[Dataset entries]
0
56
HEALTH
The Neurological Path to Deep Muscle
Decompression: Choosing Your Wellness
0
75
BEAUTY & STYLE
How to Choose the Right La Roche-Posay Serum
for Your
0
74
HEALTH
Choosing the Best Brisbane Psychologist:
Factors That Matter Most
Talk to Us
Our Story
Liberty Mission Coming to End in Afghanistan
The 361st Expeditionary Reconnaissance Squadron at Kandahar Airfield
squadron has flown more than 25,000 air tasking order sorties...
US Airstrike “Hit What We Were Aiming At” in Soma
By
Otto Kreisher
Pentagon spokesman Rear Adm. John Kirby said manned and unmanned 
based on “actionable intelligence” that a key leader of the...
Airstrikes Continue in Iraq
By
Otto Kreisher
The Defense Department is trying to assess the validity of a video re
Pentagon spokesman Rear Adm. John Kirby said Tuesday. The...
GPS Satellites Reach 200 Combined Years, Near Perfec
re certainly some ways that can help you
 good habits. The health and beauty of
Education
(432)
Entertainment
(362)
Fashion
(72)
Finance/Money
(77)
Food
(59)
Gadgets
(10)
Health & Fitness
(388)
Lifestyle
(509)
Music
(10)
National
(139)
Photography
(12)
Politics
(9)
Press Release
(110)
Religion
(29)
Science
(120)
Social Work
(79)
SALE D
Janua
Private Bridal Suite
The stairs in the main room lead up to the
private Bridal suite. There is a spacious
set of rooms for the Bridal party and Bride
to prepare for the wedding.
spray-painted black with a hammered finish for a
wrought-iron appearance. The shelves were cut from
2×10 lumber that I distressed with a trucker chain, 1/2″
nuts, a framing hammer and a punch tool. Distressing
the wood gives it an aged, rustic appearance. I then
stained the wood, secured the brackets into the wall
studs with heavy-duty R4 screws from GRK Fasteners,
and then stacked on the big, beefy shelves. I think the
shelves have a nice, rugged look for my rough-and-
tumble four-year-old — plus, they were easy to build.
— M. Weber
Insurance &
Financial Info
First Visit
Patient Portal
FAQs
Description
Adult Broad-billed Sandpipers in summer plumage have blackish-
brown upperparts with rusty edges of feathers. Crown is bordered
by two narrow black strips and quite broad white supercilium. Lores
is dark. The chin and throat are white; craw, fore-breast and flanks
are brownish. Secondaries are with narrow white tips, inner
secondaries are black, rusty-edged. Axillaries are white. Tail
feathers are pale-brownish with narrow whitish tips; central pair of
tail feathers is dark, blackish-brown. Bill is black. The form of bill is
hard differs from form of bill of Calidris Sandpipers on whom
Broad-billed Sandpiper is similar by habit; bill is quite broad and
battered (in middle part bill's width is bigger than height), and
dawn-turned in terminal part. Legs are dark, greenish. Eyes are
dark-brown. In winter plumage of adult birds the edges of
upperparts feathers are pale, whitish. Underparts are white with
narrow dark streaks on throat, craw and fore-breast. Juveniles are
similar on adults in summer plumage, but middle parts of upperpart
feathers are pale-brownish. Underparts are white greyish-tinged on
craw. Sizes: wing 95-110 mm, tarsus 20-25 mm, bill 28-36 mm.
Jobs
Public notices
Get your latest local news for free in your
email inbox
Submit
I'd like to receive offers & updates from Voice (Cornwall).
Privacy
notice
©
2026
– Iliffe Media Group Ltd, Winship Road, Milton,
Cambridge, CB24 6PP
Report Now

---

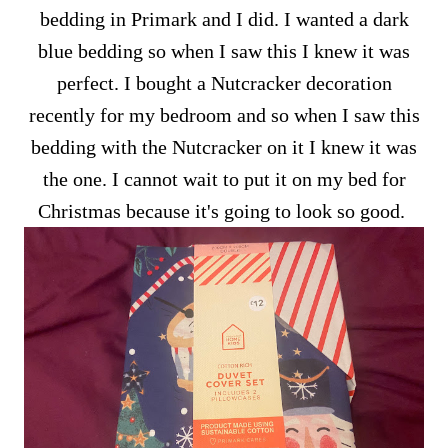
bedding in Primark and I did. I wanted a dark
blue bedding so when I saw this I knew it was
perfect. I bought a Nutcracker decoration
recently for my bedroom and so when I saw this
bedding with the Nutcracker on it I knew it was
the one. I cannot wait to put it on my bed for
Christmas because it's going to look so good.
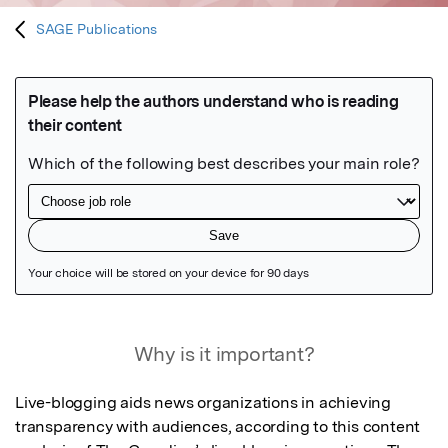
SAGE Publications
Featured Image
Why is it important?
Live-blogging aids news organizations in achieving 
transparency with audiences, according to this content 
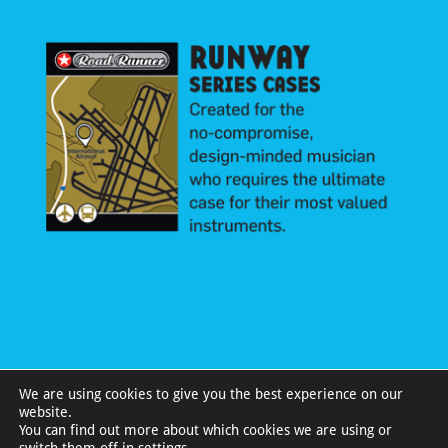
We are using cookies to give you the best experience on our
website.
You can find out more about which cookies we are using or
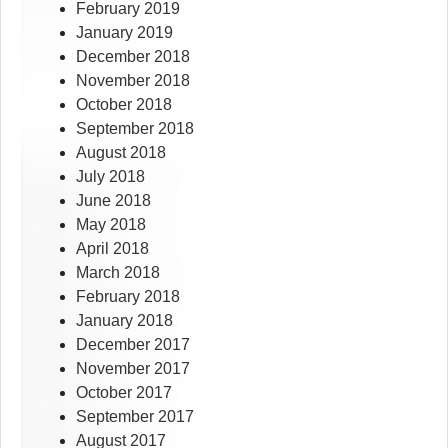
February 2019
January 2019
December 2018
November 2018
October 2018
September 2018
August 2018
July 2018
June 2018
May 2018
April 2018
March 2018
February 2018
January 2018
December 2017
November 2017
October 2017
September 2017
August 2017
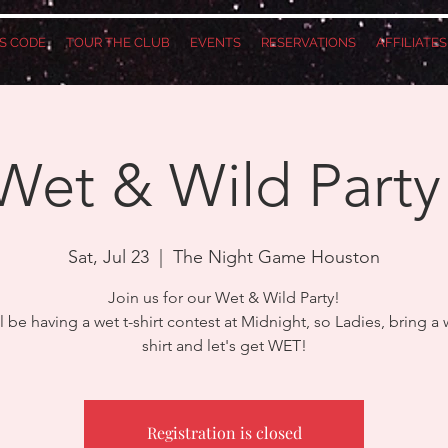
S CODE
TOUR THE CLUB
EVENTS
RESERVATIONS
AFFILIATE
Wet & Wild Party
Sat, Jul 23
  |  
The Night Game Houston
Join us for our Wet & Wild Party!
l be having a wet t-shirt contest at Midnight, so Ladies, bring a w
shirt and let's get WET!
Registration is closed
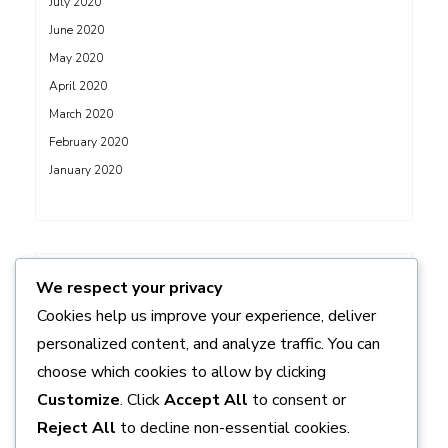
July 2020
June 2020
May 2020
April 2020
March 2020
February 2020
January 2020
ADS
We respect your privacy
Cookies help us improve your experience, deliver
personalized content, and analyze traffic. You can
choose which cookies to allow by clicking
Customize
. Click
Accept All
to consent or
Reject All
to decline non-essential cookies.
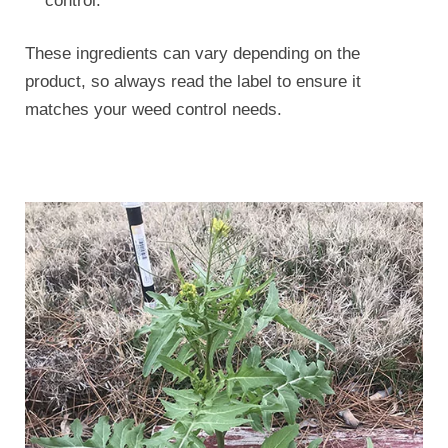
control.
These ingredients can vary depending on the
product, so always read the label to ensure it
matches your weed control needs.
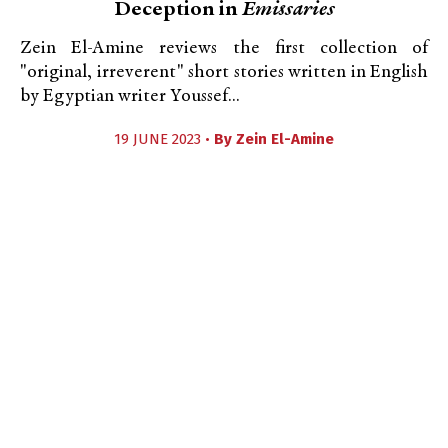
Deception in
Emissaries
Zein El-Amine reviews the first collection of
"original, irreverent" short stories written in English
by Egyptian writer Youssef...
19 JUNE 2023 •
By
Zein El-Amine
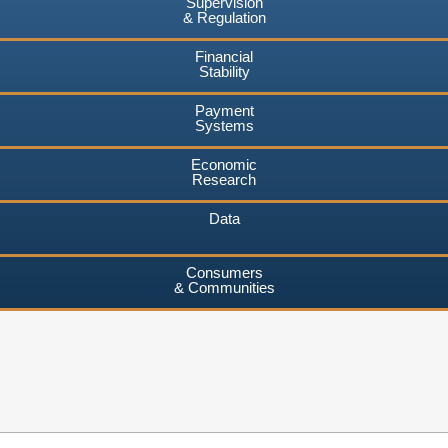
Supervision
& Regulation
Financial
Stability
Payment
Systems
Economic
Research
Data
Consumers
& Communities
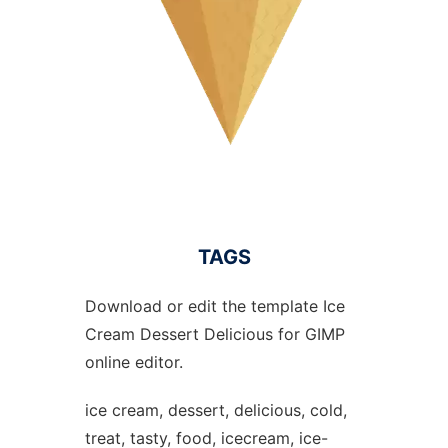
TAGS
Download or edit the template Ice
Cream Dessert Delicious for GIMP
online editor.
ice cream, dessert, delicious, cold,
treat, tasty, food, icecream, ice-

--

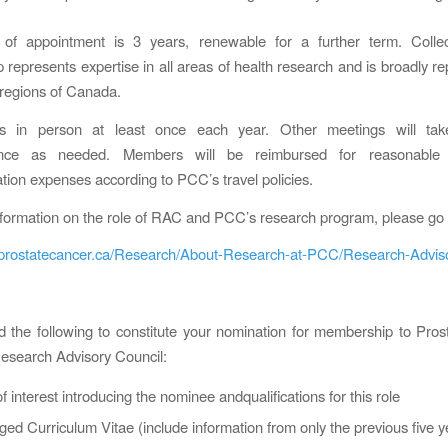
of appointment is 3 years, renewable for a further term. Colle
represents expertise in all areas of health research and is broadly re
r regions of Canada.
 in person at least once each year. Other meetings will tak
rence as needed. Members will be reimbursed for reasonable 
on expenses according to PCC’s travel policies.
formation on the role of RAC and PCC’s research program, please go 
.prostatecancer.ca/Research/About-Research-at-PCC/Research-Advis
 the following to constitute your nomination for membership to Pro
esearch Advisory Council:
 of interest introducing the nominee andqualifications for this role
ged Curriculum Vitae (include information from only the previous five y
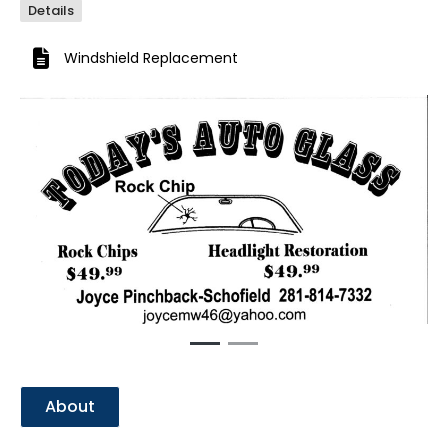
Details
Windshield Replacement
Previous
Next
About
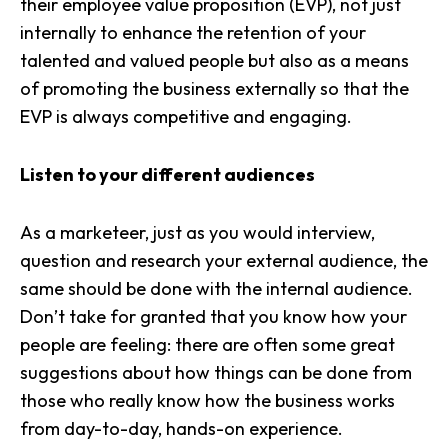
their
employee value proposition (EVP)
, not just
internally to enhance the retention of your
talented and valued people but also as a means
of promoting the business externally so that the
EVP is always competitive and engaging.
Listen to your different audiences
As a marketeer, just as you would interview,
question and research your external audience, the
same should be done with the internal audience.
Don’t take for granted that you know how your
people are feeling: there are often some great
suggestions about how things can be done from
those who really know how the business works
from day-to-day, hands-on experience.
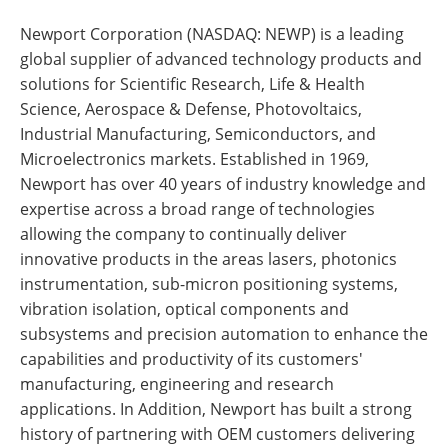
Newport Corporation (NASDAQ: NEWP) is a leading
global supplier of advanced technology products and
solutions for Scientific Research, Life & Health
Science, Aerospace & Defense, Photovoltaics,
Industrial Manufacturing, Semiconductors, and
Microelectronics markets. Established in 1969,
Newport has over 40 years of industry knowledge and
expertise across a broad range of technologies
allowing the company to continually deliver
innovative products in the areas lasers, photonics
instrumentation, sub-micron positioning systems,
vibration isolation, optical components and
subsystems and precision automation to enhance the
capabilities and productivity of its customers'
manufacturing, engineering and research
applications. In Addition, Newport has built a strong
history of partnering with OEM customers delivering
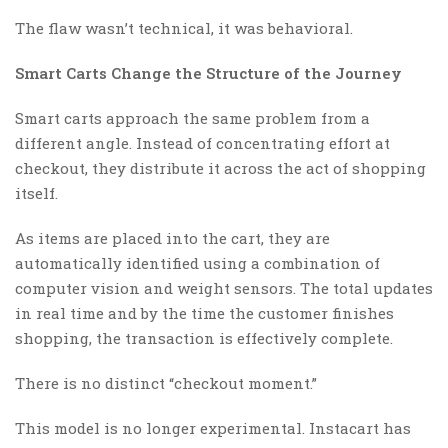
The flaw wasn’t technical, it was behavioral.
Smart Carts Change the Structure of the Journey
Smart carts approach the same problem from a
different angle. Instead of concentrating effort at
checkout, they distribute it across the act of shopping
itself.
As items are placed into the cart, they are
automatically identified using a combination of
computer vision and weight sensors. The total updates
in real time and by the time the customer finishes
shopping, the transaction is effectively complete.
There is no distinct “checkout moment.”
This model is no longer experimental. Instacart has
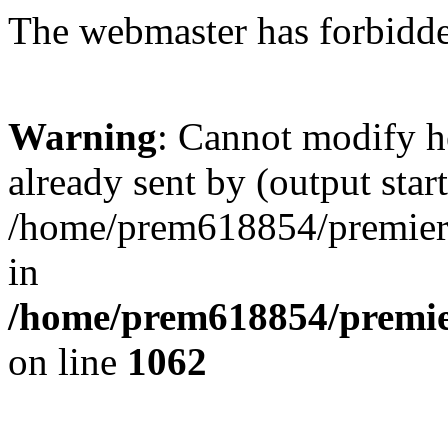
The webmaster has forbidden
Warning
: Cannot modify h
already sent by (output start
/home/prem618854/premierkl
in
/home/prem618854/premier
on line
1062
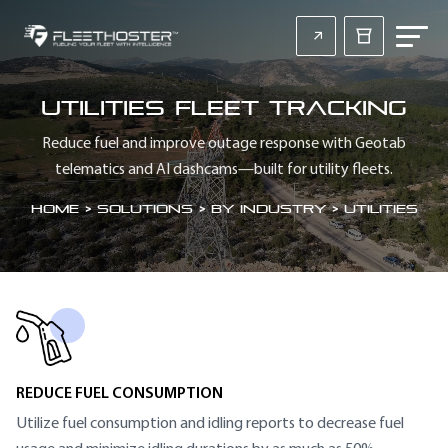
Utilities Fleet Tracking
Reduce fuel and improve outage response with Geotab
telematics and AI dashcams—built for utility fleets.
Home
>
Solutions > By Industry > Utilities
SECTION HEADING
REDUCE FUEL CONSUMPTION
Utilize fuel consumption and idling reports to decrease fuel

• Task description
Count of lines holding the string "business": please work it out for the entries above and give the number alone.

• Answer to this problem
2